De aanpak van vervuilde bovengrond en van vervuild grondwater

U bekijkt op dit moment een afgesloten indicator. Deze indicator wordt niet meer bijgewerkt. De reden hiervoor staat hieronder vermeld. De archiefversies van deze indicator (indien aanwezig) zijn nog wel beschikbaar.

Deze indicator wordt niet meer geactualiseerd.

Informatie over de aanpak van vervuilde grond is te vinden in de volgend indicator:

Bij bodemsanering kan er sprake zijn van een relatief snelle bovengrondsanering, of een relatief langdurige ondergrondsanering (grondwater), dan wel een combinatie van beide.

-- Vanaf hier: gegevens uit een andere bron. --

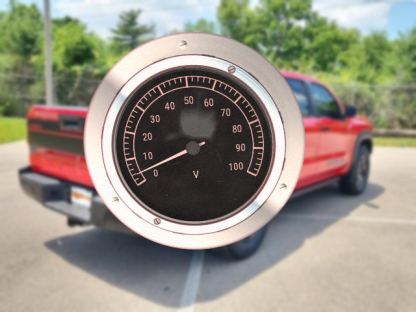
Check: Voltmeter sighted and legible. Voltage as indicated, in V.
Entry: 4 V
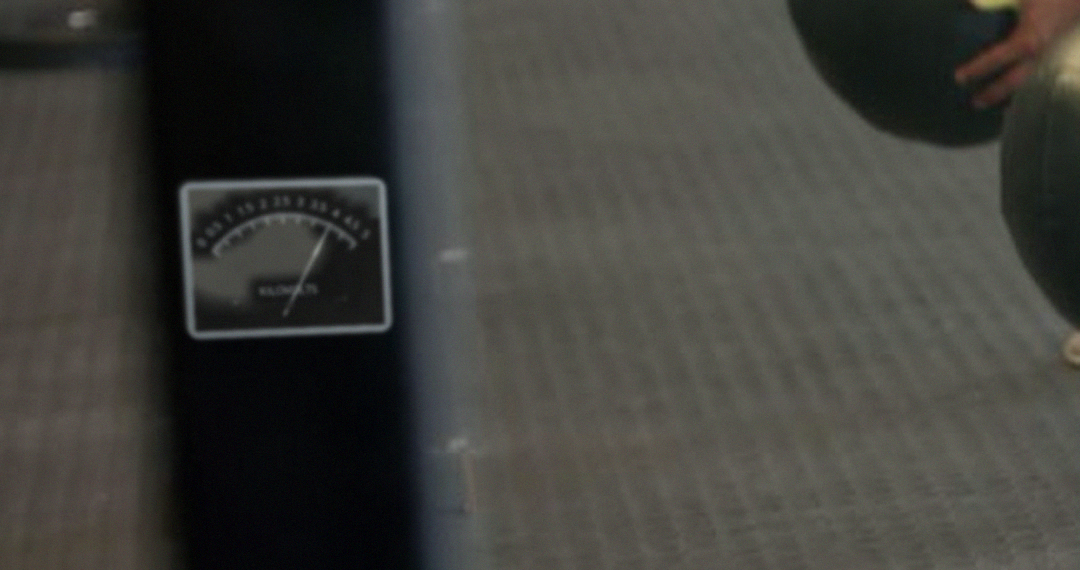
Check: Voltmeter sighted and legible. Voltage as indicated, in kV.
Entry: 4 kV
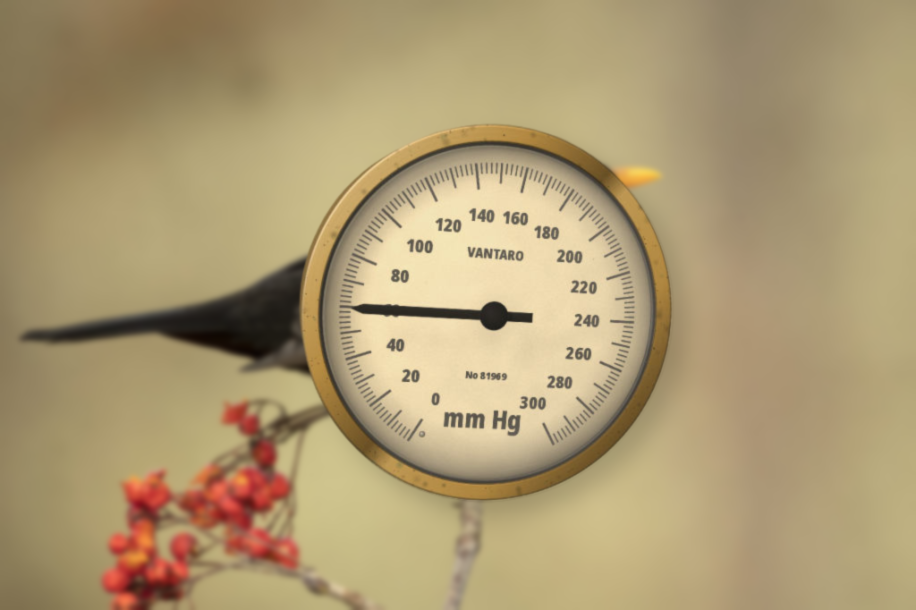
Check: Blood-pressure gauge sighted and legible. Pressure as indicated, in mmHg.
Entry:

Bovengrond- en ondergrondsaneringen in 2008

Bij een verontreinigde bodem gaat het zelden of nooit om alleen verontreiniging in de bovenste laag van de bodem, maar ook om verontreinigingen die wegzakken naar het grondwater en daar verder worden meegevoerd. De aanpak van boven- en ondergrond is verschillend en de aanpak van de ondergrond duurt meestal veel langer dan die van de bovengrond. De eerste figuur geeft weer hoe de saneringen van 2008 waren verdeeld over ondergrond, bovengrond of een combinatie van beide.
Voordat een sanering kan worden uitgevoerd wordt op een verontreinigde locatie een gebied vastgesteld waarbinnen de verontreiniging over de toegestane norm heen gaat. Dit is de zogenaamde interventiewaardencontour.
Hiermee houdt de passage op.